What you need to do
Below are records. Find each line in them that holds the word "this" and copy it.

Source records
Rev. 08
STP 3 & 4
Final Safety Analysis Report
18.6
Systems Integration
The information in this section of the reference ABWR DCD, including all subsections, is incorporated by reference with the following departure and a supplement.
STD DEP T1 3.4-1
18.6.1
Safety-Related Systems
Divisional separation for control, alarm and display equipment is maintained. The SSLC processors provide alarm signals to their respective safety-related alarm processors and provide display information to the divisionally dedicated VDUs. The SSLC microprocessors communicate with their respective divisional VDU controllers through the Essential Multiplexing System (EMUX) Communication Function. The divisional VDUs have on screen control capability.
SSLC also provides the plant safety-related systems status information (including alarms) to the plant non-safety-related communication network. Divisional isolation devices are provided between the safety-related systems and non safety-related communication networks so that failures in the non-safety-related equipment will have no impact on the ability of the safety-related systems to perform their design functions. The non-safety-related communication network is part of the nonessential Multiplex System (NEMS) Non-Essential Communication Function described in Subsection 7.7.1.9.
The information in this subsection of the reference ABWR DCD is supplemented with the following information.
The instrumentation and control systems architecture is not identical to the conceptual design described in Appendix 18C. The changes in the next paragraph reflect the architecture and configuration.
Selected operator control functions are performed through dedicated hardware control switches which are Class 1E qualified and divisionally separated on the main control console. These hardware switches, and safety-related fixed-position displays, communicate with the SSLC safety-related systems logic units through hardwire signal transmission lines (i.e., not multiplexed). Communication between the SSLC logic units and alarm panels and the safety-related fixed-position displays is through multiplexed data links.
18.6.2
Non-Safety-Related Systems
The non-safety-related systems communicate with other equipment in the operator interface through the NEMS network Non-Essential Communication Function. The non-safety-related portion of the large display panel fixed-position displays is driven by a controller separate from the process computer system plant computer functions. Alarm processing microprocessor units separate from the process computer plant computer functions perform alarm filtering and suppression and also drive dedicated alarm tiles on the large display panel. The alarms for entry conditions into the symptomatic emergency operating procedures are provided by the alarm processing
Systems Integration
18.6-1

Problem solution
The information in this section of the reference ABWR DCD, including all subsections, is incorporated by reference with the following departure and a supplement.
The information in this subsection of the reference ABWR DCD is supplemented with the following information.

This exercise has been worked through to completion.